Beatrice guardó silencio para darle tiempo. Se levantó y entrecerró la puerta antes de proseguir.

– ¿Te daba dinero de vez en cuando?

– Tengo paga mensual.

– ¿Cuánto?

– Quinientas coronas.

– ¿Tienes de sobra? ¿Qué compras?

– Ropa, discos, algún juego,

– ¿Te daban más a veces?

– Sí, si lo necesitaba y se lo podían permitir.

– ¿Te han dado más este otoño? ¿Te pareció que John tuviera más dinero que de costumbre?

– Ya sé adonde quieres llegar. Crees que papá robó dinero en alguna parte, pero él se ganaba el sueldo como todo el mundo.

– Estaba en el paro.

– Ya lo sé. Fue el Sagge ese quien lo fastidió todo, no comprendía que papá era el mejor soldador.

– ¿Fuiste a verlo al taller?

– Alguna vez.

– ¿Sabes soldar?

– Es difícil de cojones -sostuvo Justus con énfasis.

– ¿Lo has intentado?

Asintió con la cabeza.

– ¿Qué quieres decir con eso de que Sagge lo fastidió todo?

– Papá se quedó en el paro.

– ¿Estaba preocupado?

– Estaba…

– ¿Enfadado?

Asintió de nuevo.

– ¿De qué solíais hablar?

– De peces.

– Yo no tengo ni idea de peces de acuario, y nunca había visto un acuario tan grande.
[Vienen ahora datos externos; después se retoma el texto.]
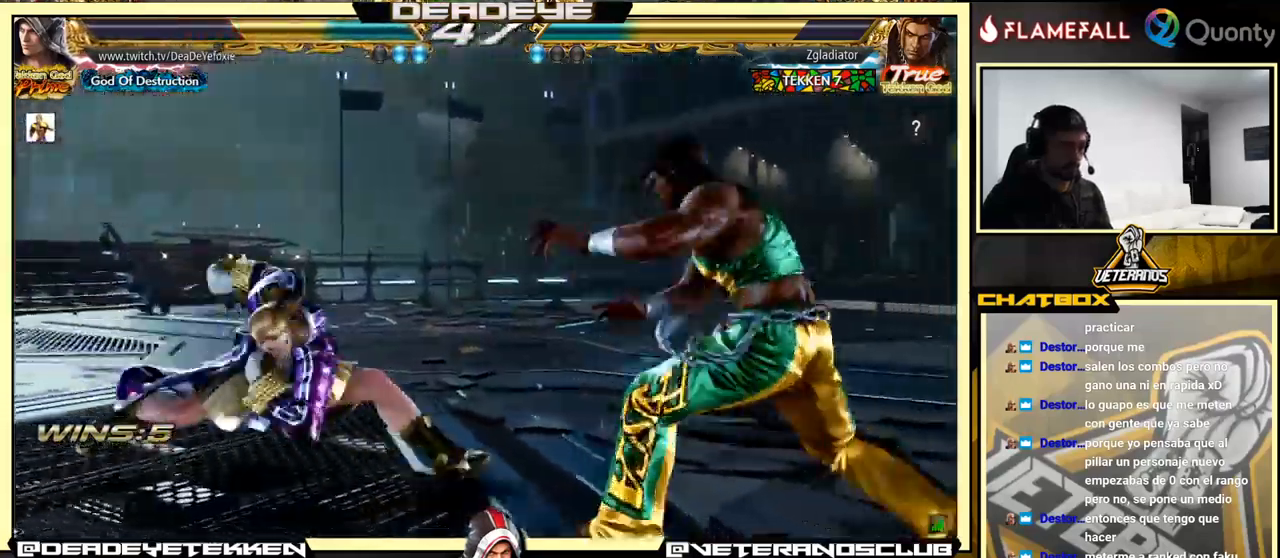
{"buttons": [], "left_stick": "left", "events": [[383, "left_stick", "left"]]}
– Es el más grande de la ciudad. Papá era muy listo. Le vendía peces a la gente y a veces iba a hablar de los cíclidos.

– ¿Dónde hacía eso?

– En reuniones. Hay una asociación en Suecia para los propietarios de cíclidos.

– ¿Viajaba mucho?

– El año que viene tenía que ir a Malmö. Esta primavera estuvo en Gotemburgo.
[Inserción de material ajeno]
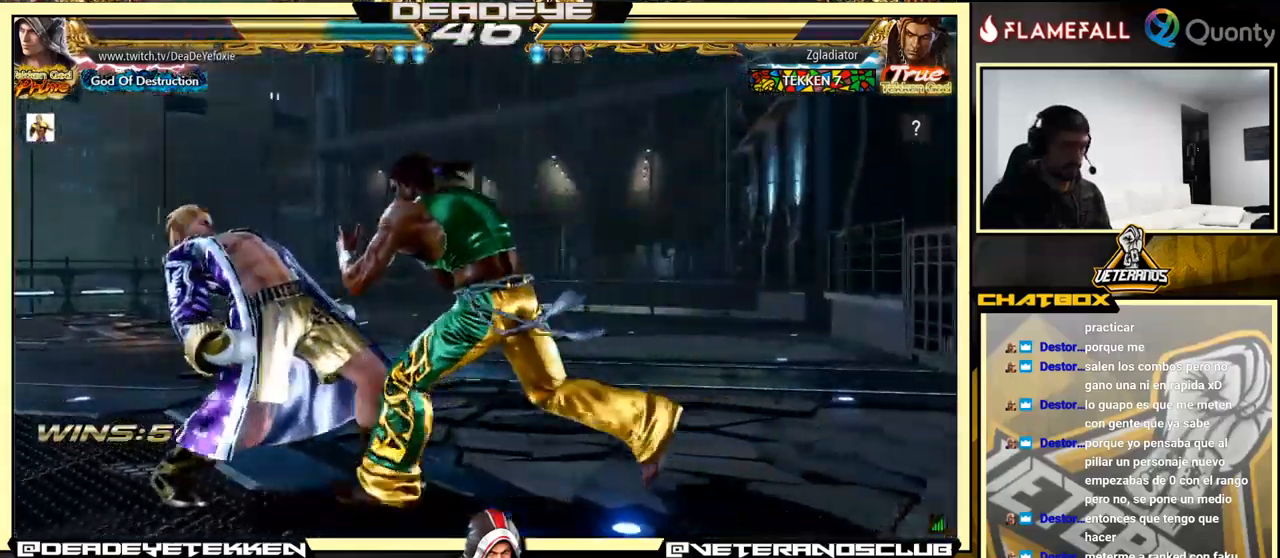
{"buttons": [], "left_stick": "left", "events": []}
– ¿Ahora te vas a encargar tú del acuario?

– Papá me lo enseñó todo.

– Estás en tercero. ¿A qué te dedicarás?

Beatrice comprendió al momento que era un error empezar a hablar del colegio. La expresión del chaval cambió de inmediato. Se encogió de hombros.

– Quizá puedas trabajar con acuarios.

– Quizá.

– ¿John nunca pensó en trabajar con peces y acuarios?

El chico estaba sentado en silencio. El mal humor del comienzo fue reemplazado por una especie de tristeza pasiva. Los pensamientos sobre el padre sobresalían como pesados troncos hacia una represa en el cada vez más estrecho cauce del río. Beatrice continuó sonsacándole información, pero no deseaba insistir demasiado. Su experiencia le decía que, más adelante, eso causaría un bloqueo mayor. Ahora quería entrar en contacto con él, establecer una intimidad, empujar cada uno de los troncos por separado.

– Si me preguntan algo sobre los acuarios, ¿te lo puedo preguntar a ti? ¿Sabes?, como policía y madre a una le pueden hacer muchas preguntas. Y es imposible saberlo todo.

Justus levantó la vista y la observó con una mirada que a ella le costó mantener. El chico parecía demasiado sensato, como si hubiera descubierto sus intenciones.

– Pregunta lo que quieras -contestó al cabo, y apartó la mirada.

Ella se puso en pie y abrió la puerta.

– Tienes que saber una cosa -dijo antes de dejarlo solo-, todas las personas con las que hemos hablado solo tienen buenas palabras sobre tu padre.

Él le lanzó una rápida mirada antes de que ella cerrase la puerta tras de sí.